# More diamond news..



## shellbeme (Mar 1, 2011)

Multiple Diamond Dog Foods Now Linked to Salmonella Outbreak in Humans


----------



## Snowbody (Jan 3, 2009)

It gets scarier by the minute. Glad i home cook.


----------



## shellbeme (Mar 1, 2011)

I linked this to a co worker of mine who feeds diamond brands, his reply to me was....

That is why you always wash your hands after handeling dog food, and, that is also why he cleans his dogs bowls twice a month.

Yea I had to read that twice, I clean Rockys dishes every day.


----------



## Snowbody (Jan 3, 2009)

Twice a month :new_shocked::new_shocked:


----------



## Zoe's Mom88 (Apr 25, 2011)

These kind of stories just reassure me why I home cook. It's so sad....I had a bad experience with Wellness dog food several months ago and since then I just home cook.
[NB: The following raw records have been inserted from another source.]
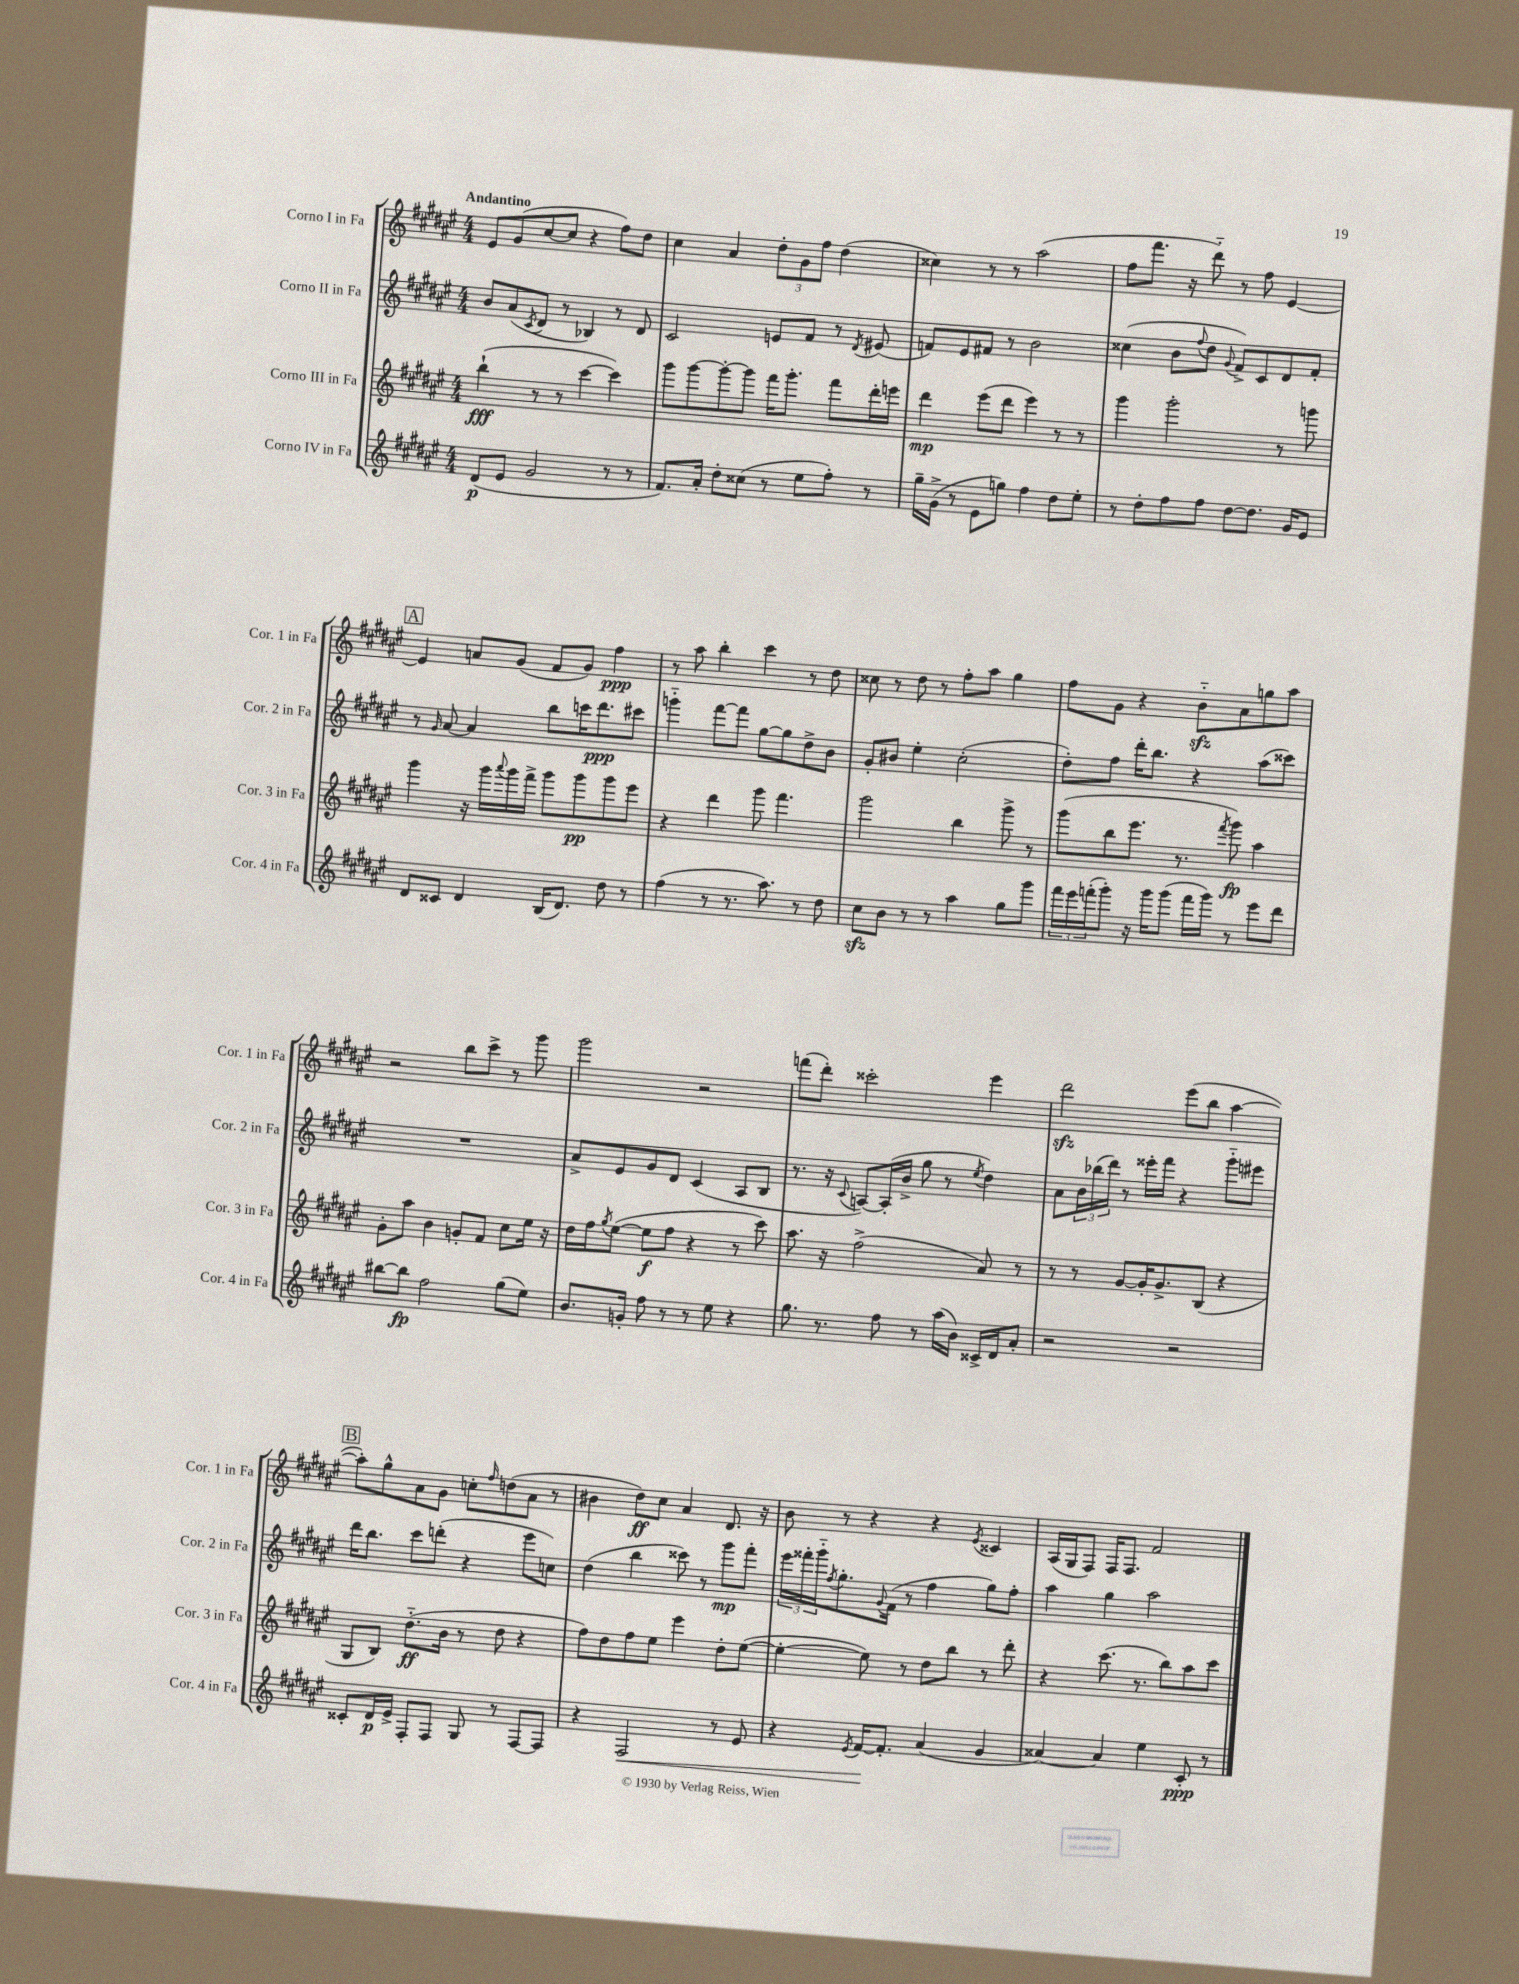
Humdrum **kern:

**kern	**kern	**kern	**kern
*staff4	*staff3	*staff2	*staff1
*clefG2	*clefG2	*clefG2	*clefG2
*k[f#c#g#d#a#e#]	*k[f#c#g#d#a#e#]	*k[f#c#g#d#a#e#]	*k[f#c#g#d#a#e#]
*M4/4	*M4/4	*M4/4	*M4/4
(8d#	(4bb`	8b	8e#
8e#	.	(8a#	(8g#
.	.	8qc#	.
2g#	8r	8d#	[8cc#
.	8r	8r	8cc#]
.	[4ccc#	4B-)	4r
8r	4ccc#])	8r	8ff#)
8r	.	8d#	8dd#
=	=	=	=
8.f#)	8ggg#	2c#	4cc#
.	[8ggg#	.	.
16a#'	.	.	.
8dd#'	8ggg#'_	.	4a#
(8cc##	8ggg#]	.	.
8r	16fff#	8e	12dd#'
.	8.ggg#'	.	.
.	.	.	12g#
8ee#	.	8f#	.
.	.	.	12ff#
8ff#')	8fff#	8r	(4dd#
.	.	8qd#	.
8r	16ddd#'	(8e#	.
.	16eee	.	.
=	=	=	=
16gg#~	4ddd#	8f)	4cc##)
(16g#^	.	.	.
8r	.	8e#	.
8e#	(8eee#	8f#	8r
8gg)	8ddd#	8r	8r
4ff#	4eee#)	2b	(2aa#
8dd#	8r	.	.
8ee#'	8r	.	.
=	=	=	=
8r	4ggg#	(4cc##	8ff#
8dd#'	.	.	8.fff#
8ff#	2ggg#'	8b	.
.	.	.	16r
.	.	8qqff#	.
8ff#	.	8dd#	8ddd#'~)
.	.	8qqg#	.
[8dd#	.	8f#^)	8r
8.dd#]	.	8c#	8ff#
.	8r	8d#	[4e#
16g#	.	.	.
8e#	8ggg	8f#'	.
=	=	=	=
8d#	4ggg#	8r	4e#]
.	.	16qqg#	.
8c##	.	[8a#	.
4d#	16r	4a#]	8a
.	16ggg#	.	.
.	8qqaaa#	.	.
.	16ggg#	.	(8g#
.	16fff#^	.	.
(16B	8ggg#	8bb	8f#
8.d#)	.	.	.
.	8ggg#	16ccc	8g#)
.	.	8.ddd#	.
8dd#	8ggg#	.	4ff#
8r	8eee#	8ccc#	.
=	=	=	=
(4ff#	4r	4ggg'~	8r
.	.	.	8aa#
8r	4ddd#	[8fff#	4bb'
8.r	.	8fff#]	.
.	8ggg#	[8gg#	4ccc#
8.aa#)	.	.	.
.	4.fff#	8gg#]	.
8r	.	8dd#^	8r
8dd#	.	8b	8dd#
=	=	=	=
8cc#	2ggg#	8g#'	8cc##
8b	.	8b#	8r
8r	.	4ee#'	8dd#
8r	.	.	8r
4aa#	4bb	(2cc#'	8ff#'
.	.	.	8aa#
8gg#	8ggg#^	.	4gg#
8ggg#	8r	.	.
=	=	=	=
24fff#	(8ggg#	8dd#')	8ff#
24eee#	.	.	.
(24fff'	.	.	.
8ggg#')	8bb	8ff#	8g#
16r	8.eee#	16ddd#'	4r
16ggg#	.	8.bb	.
(8ggg#	.	.	.
.	8.r	.	.
16fff	.	4r	8b'~
16ggg#)	.	.	.
.	8qfff#	.	.
8r	8ggg#)	.	8a#
8eee#	4aa#	(8aa#	8gg
8ddd#	.	8ccc##)	8aa#
=	=	=	=
[8bb#	8g#'	1r	2r
8bb#]	8aa#	.	.
2ff#	4b	.	.
.	8g'	.	8bb
.	8f#	.	8ccc#^
(8gg#	8cc#	.	8r
8ee#)	16ee#	.	8ggg#
.	16r	.	.
=	=	=	=
8.b	16dd#	8a#^	2ggg#
.	16ff#	.	.
.	8qgg#	.	.
.	([8ee#	8e#	.
16g'	.	.	.
8ff#	8ee#]	8g#	.
8r	8ff#	8d#	.
8r	4r	(4c#	2r
8ee#	.	.	.
4r	8r	8A#	.
.	8ccc#)	8B	.
=	=	=	=
8.gg#	8.aa#	8.r	(8fff
.	.	.	8ddd#')
8.r	16r	16r	.
.	.	8qqc#	.
.	(2ff#^	[8A)	2ccc##'
8ff#	.	(16A']	.
.	.	16b^	.
8r	.	8gg#	.
(16aa#	.	8r	.
16b)	.	.	.
.	.	8qee#	.
16c##^	8a#)	4dd#)	4eee#
16d#	.	.	.
8a#'	8r	.	.
=	=	=	=
2r	8r	8a#	2ddd#
.	8r	24b	.
.	.	(24bb-	.
.	.	24ddd#)	.
.	[8g#	8r	.
.	16g#']	16eee##'	.
.	8.g#^	16fff#	.
2r	.	4r	(8eee#
.	(8B	.	8bb
.	4r	8ggg#'~	[4aa#
.	.	8eee#	.
=	=	=	=
8c##'	8G#	16ddd#	8aa#'])
.	.	8.bb	.
16d#	8B)	.	8gg#^^
16e#^	.	.	.
8F#'	(8.dd#'~	8ccc#	8a#
8F#	.	(8ddd'	8g#
.	16b	.	.
8G#	8r	4r	8cc'
.	.	.	16qqff#
8r	8dd#	.	(8dd
[8F#	4r	8eee#	8a#
8F#]	.	8cc)	8r
=	=	=	=
4r	8ff#)	(4dd#	4b#
.	8dd#	.	.
2F#	8ff#	4bb	8dd#)
.	8ee#	.	8cc#
.	4eee#	8ccc##)	4a#
.	.	8r	.
8r	8dd#'	8ggg#	8.d#
8e#	([8ee#	8fff#'	.
.	.	.	16r
=	=	=	=
4r	4ee#'_	24eee#	8b
.	.	24fff##'	.
.	.	24ggg#'~	.
.	.	8qff#	.
.	.	8.gg#'	8r
8qe#	.	.	.
[16f#	8ee#])	.	4r
.	.	8qqg#	.
8.f#']	.	(16f#	.
.	8r	8r	.
(4a#	8dd#	4ff#	4r
.	8bb	.	.
.	.	.	8qe#
4g#	8r	8gg#)	4c##
.	8ddd#'	8ff#'	.
=	=	=	=
[4a##)	4r	4aa#	(16A#
.	.	.	16G#
.	.	.	8F#)
4a##]	(8.ccc#	4gg#	16F#
.	.	.	8.F#
.	8.r	.	.
4ee#	.	2aa#	2f#
.	8bb)	.	.
8c#'	8aa#	.	.
8r	8ccc#	.	.
==	==	==	==
*-	*-	*-	*-
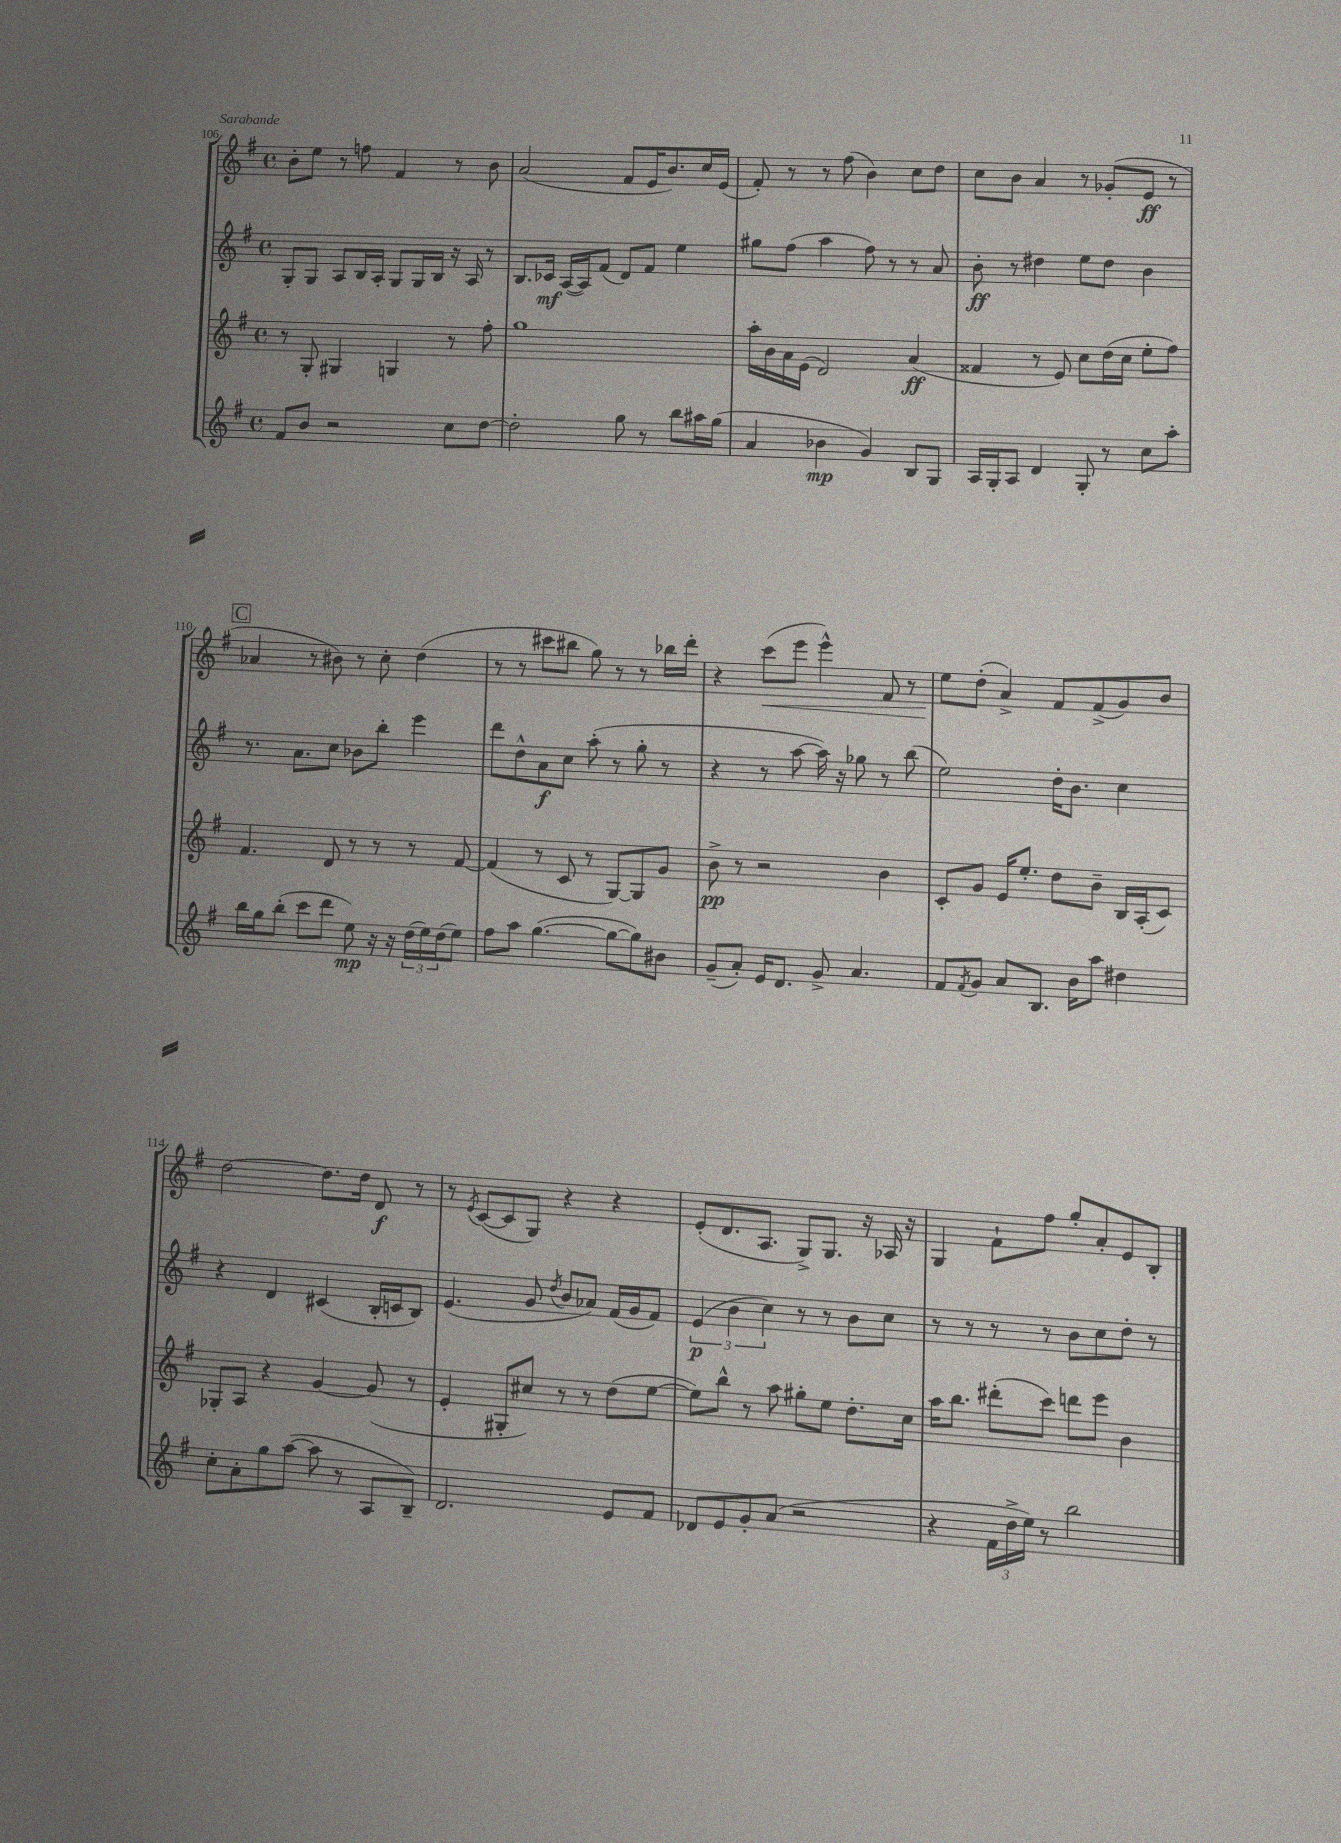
<<
\new StaffGroup <<
\new Staff = "s0" {
    \clef treble \key g \major \defaultTimeSignature \time 4/4
    b'8-. e''8 r8 f''8 fis'4 r8 b'8 |
    a'2( fis'8 e'16 b'8.) c''16 e'16( |
    fis'8-.) r8 r8 fis''8( b'4) c''8 d''8 |
    c''8 b'8 a'4 r8 ges'8-.( e'8\ff r8 |
    \mark \markup { \box "C" } aes'4 r8 bis'8) r8 c''8-. d''4( |
    r8 r8 cis'''8 bis''8 g''8) r8 r8 bes''16 d'''16-. |
    r4 c'''8\<( e'''8 e'''4-^) fis'8 r8 |
    e''8\! d''8-.( a'4->) fis'8 fis'8->( g'8) b'8 |
    d''2~ d''8. d''16 d'8\f r8 |
    r8 \acciaccatura { e'8 } c'8~( c'8 g8) r4 r4 |
    e'8-.( d'8. a8. g8->) g8. r16 aes16 r16 |
    g4 fis'8-! fis''8 g''8-. a'8-. e'8 b8-. \bar "|." |
}
\new Staff = "s1" {
    \clef treble \key g \major \defaultTimeSignature \time 4/4
    g8-. g8 a8 b16 a16-. g8 g16 b16 r16 a16 r8 |
    b8. ces'16\mf a16~( a16) fis'8( d'8) fis'8 e''4 |
    gis''8 fis''8( a''4 fis''8) r8 r8 a'8 |
    b'8-.\ff r8 dis''4 e''8 dis''8 b'4 |
    \mark \markup { \box "C" } r8. a'8. c''8 bes'8 b''8-. e'''4 |
    d'''8 d''8-^ a'8\f c''8 a''8-.( r8 g''8-. r8 |
    r4 r8 a''8~ a''16) r16 ges''8 r8 b''8( |
    e''2) d''16-. b'8. c''4 |
    r4 d'4 cis'4( b16-. c'16 b8) |
    e'4.( g'8 \acciaccatura { d''8 } b'8 aes'8) fis'16( g'16 fis'8) |
    \tuplet 3/2 { e'4\p( b'4 c''4) } r8 r8 b'8 c''8 |
    r8 r8 r8 r8 b'8 c''8 d''8-. r8 \bar "|." |
}
\new Staff = "s2" {
    \clef treble \key g \major \defaultTimeSignature \time 4/4
    r8 g8-. gis4 g4 r8 fis''8-. |
    g''1 |
    a''16-. b'16 a'16 e'16( d'2) a'4\ff( |
    fisis'4 r8 e'8) c''8 d''16( c''16 e''8-. fis''8) |
    \mark \markup { \box "C" } fis'4. d'8 r8 r8 r8 fis'8~ |
    fis'4( r8 c'8 r8 g8~) g8 g'8 |
    b'8->\pp r8 r2 b'4 |
    c'8-. g'8 e'16 e''8.-. d''8 b'8-- b16 a16-.( c'8) |
    ges8-. a8 r4 g'4~ g'8( r8 |
    e'4-. gis8-. cis''8) r8 r8 d''8( e''8~ |
    e''8) b''8-^ r8 a''8 gis''8-. e''8 d''8.-. c''16 |
    a''16 b''8. dis'''8-.( c'''8) d'''8 e'''8 b'4 \bar "|." |
}
\new Staff = "s3" {
    \clef treble \key g \major \defaultTimeSignature \time 4/4
    fis'8 b'8 r2 c''8 d''8~ |
    d''2-. g''8 r8 b''8 ais''16 g''16( |
    a'4 bes'4\mp g'4) b8 g8 |
    a16 g16-. a8 d'4 g8-. r8 c''8 a''8-. |
    \mark \markup { \box "C" } b''16 g''16 b''8-.( c'''8 d'''8 e''8\mp) r16 r16 \tuplet 3/2 { d''16( e''16) d''16( } e''8) |
    fis''8 a''8 g''4.~( g''8~ g''8) bis'8 |
    g'8--( a'8-.) e'16 d'8. g'8-> a'4. |
    fis'8 \acciaccatura { fis'8 } g'8 a'8 b8. b'16 a''8 dis''4 |
    c''8-. a'8-. g''8 a''8~( a''8 r8 a8 b8--) |
    d'2. e'8 fis'8 |
    des'8 e'8 g'8-. a'8( r2 |
    r4 \tuplet 3/2 { fis'16 d''16-> e''16) } r8 b''2 \bar "|." |
}
>>
>>
\layout { \context { \Score currentBarNumber = #106 } }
Can't believe someone cleans their dogs bowl 2x a month.....scary. I feel sorry for that pup.


----------



## aksm4 (Nov 28, 2011)

which are diamond foods???


----------



## shellbeme (Mar 1, 2011)

Zoe's Mom88 said:


> These kind of stories just reassure me why I home cook. It's so sad....I had a bad experience with Wellness dog food several months ago and since then I just home cook.
> 
> Can't believe someone cleans their dogs bowl 2x a month.....scary. I feel sorry for that pup.


 
Yea this is the co worker who gives me grief for putting Rocky in sweaters in the winter and bathing him once a week. (Because, you know that's too often) And it's also silly that I wanted to buy him a birthday cake for his birthday.

He owns a lab. When I told him I wash the bowls every day he said dogs lick their rear (though it put it in a far more graphic way) and eat their own vomit so he thought twice a month was more than enough. He's one of those guys who thinks he's a mans man I guess, likes to hunt, his dog is a hunting dog... that kind of thing. We ladies who dress our pups up and coddle them like we do are just crazy. That's fine with me. I like being crazy.

I know he loves his dog, he just thinks differently...


----------



## shellbeme (Mar 1, 2011)

I was trying to find a complete list of the diamond foods online but I could not.
The list on the website is:

Chicken Soup for the Pet Lover’s Soul
Country Value
Diamond
Diamond Naturals
Premium Edge
Professional
4Health
Taste of the Wild

Hmm my co worker feeds taste of the wild. I thought he said his food wasn't on the list. I guess we won't be shaking hands anytime soon.


----------